Por parte de Sony, el primer reproductor salió a la venta en Japón el 1 de Octubre, siendo el primer CD ?52nd Street? de Billy Joel. La implantación de este sistema musical fue un rotundo éxito que aumentó con la llegada de la serie de reproductores Discman en 1984.

En un principio el catálogo lo integraban esencialmente piezas clásicas, aunque el resto del mercado no tardó en incorporarse a la nueva tecnología. El primer disco de música en salir al mercado fue ?The Visitors? de ABBA, y en 1985 los Dire Straits fueron los primeros en grabar un álbum con tecnología digital; a partir de ?Brothers in Arms? todos sus discos se venderían exclusivamente en CD-ROM.
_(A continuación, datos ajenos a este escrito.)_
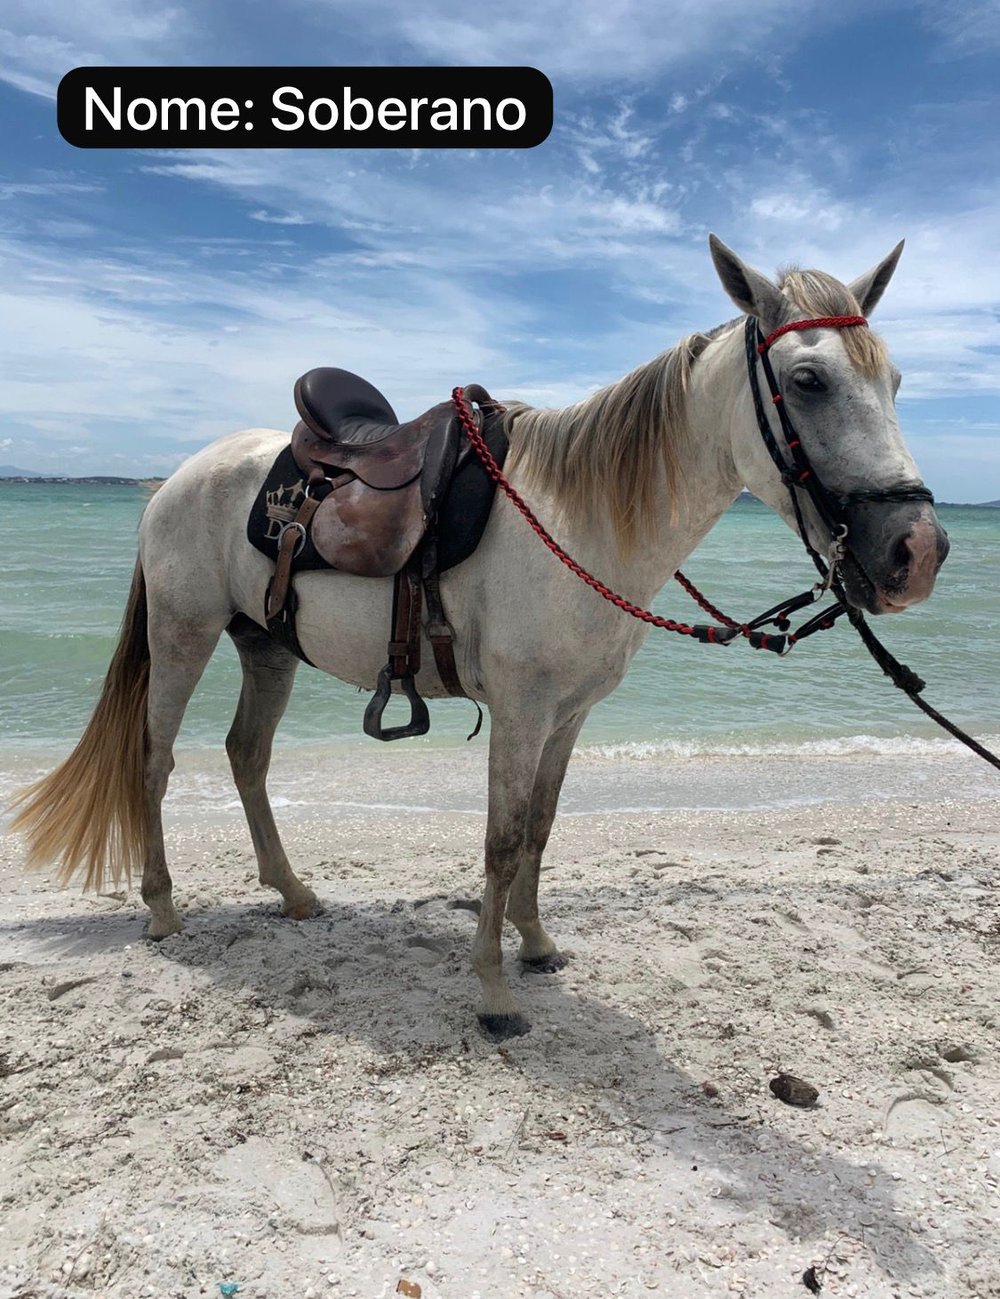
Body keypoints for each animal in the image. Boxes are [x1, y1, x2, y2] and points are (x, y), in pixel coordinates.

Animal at [11, 237, 949, 1040]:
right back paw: (163, 908)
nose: (918, 552)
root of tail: (174, 478)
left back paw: (294, 892)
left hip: (266, 644)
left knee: (246, 755)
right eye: (807, 378)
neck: (576, 518)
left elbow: (539, 826)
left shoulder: (569, 714)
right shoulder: (523, 710)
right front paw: (495, 993)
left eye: (898, 381)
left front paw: (535, 946)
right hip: (184, 635)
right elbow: (500, 840)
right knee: (155, 760)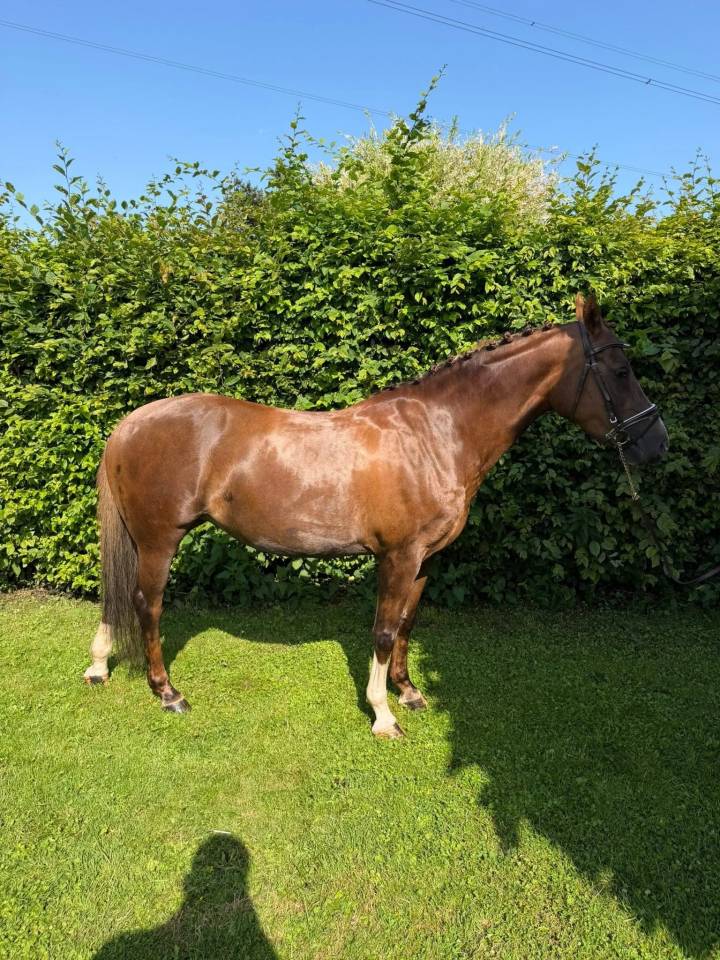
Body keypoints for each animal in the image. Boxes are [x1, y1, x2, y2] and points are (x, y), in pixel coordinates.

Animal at [84, 293, 668, 738]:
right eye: (621, 370)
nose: (656, 443)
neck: (436, 434)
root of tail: (130, 423)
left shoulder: (425, 559)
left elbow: (407, 622)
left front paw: (408, 692)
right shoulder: (398, 556)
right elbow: (384, 631)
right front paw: (384, 715)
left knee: (118, 597)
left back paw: (99, 666)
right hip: (160, 540)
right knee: (147, 604)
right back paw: (168, 692)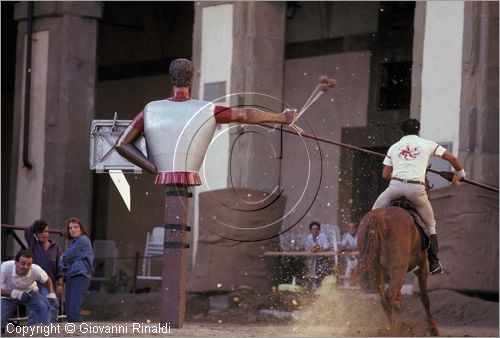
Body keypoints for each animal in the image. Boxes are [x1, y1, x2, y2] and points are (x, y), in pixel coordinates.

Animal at [350, 206, 440, 336]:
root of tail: (379, 217)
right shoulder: (422, 268)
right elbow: (425, 298)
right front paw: (433, 328)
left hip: (375, 268)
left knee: (383, 296)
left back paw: (393, 324)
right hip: (399, 268)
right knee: (389, 293)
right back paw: (395, 329)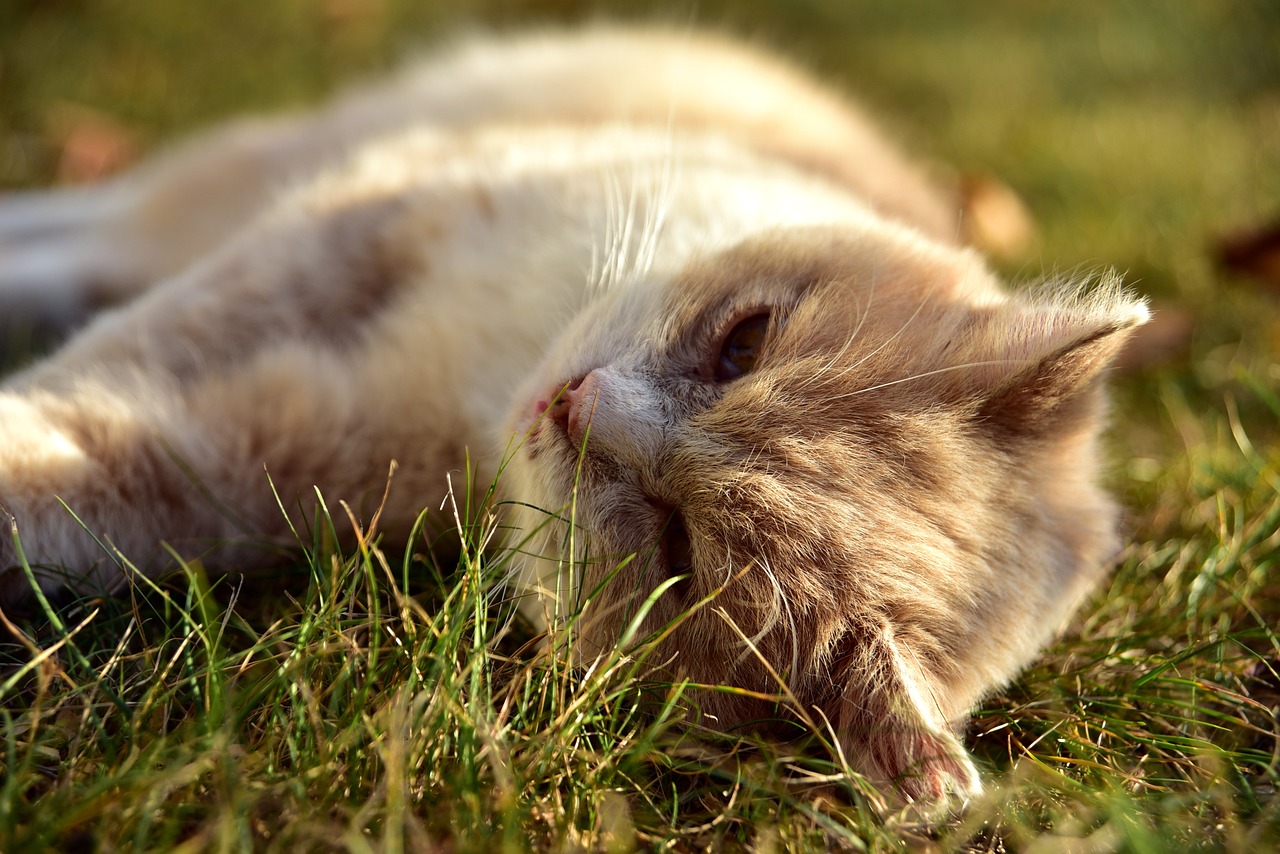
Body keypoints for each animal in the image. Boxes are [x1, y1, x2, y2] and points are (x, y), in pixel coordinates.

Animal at [0, 26, 1152, 809]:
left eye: (680, 551)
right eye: (744, 345)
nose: (574, 404)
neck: (485, 379)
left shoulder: (275, 456)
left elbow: (97, 472)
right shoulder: (346, 232)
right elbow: (111, 359)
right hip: (265, 173)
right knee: (87, 227)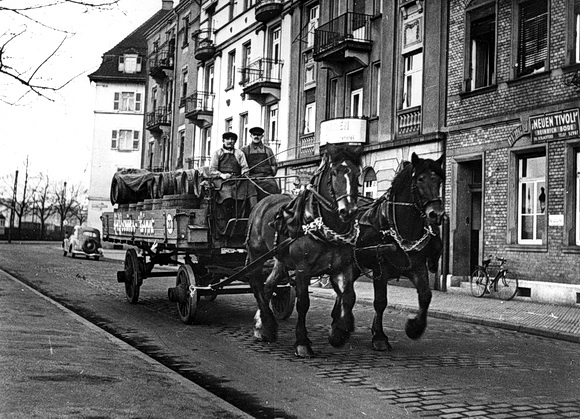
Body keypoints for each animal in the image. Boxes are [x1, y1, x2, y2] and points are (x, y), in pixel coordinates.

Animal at [245, 144, 362, 358]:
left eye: (357, 174)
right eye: (334, 173)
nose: (348, 211)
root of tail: (262, 202)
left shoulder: (343, 267)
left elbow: (349, 297)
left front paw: (338, 333)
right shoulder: (302, 269)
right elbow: (303, 303)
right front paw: (302, 342)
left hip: (280, 259)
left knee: (268, 285)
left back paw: (261, 325)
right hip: (256, 254)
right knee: (256, 285)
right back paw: (267, 326)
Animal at [354, 153, 444, 352]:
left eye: (439, 181)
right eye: (420, 179)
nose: (437, 214)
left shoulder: (417, 267)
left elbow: (425, 296)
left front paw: (414, 328)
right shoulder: (379, 269)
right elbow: (380, 302)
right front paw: (379, 337)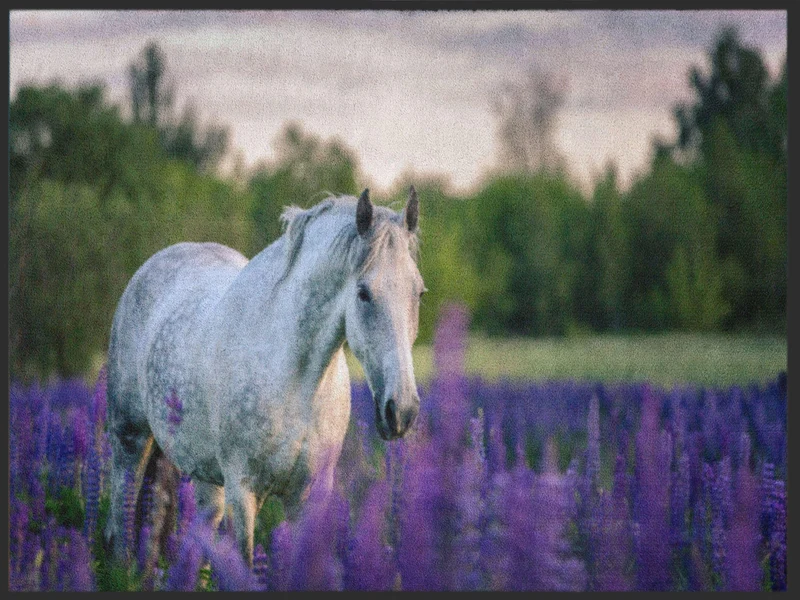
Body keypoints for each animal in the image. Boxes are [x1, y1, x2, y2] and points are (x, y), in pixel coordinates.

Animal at [104, 187, 425, 566]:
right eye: (363, 293)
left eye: (419, 292)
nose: (402, 410)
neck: (297, 383)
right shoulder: (243, 492)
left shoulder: (309, 496)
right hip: (131, 440)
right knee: (122, 511)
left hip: (204, 473)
Hoy, cualquier otro soporte musical ha desaparecido, y todo grupo que se precie publica en CD-ROM, aunque otros formatos se han impuesto en diferentes sectores. El DVD ya es el favorito en cine, y en breve será sustituido por otro de mayor capacidad ya sea el HD-DVD o el Blu-Ray.

Los CD-ROMs se siguen utilizando para almacenar datos aunque también los DVDs por su mayor capacidad. Sin embargo en este terreno la gran novedad la constituyen las memorias externas desde los mastodónticos discos duros que ya se miden en Terabytes hasta las pequeñas llaves USB, muy cómodas de llevar.

En este sentido, personajes del calibre de Bill Gates ya han condenado al CD-ROM al fracaso. Casi todos los dispositivos son potencialmente un disco duro. Todo apunta a que en el futuro se imponga la virtualidad de los archivos. Estarán, pero no en un soporte único. Podremos bajarnos un disco de una biblioteca virtual al ordenador, copiarla al reproductor mp3 y desde ahí moverla al móvil. Por mucho que haya contribuido a nuestras vidas, los expertos apuntan a que el CD anda en vías de extinción.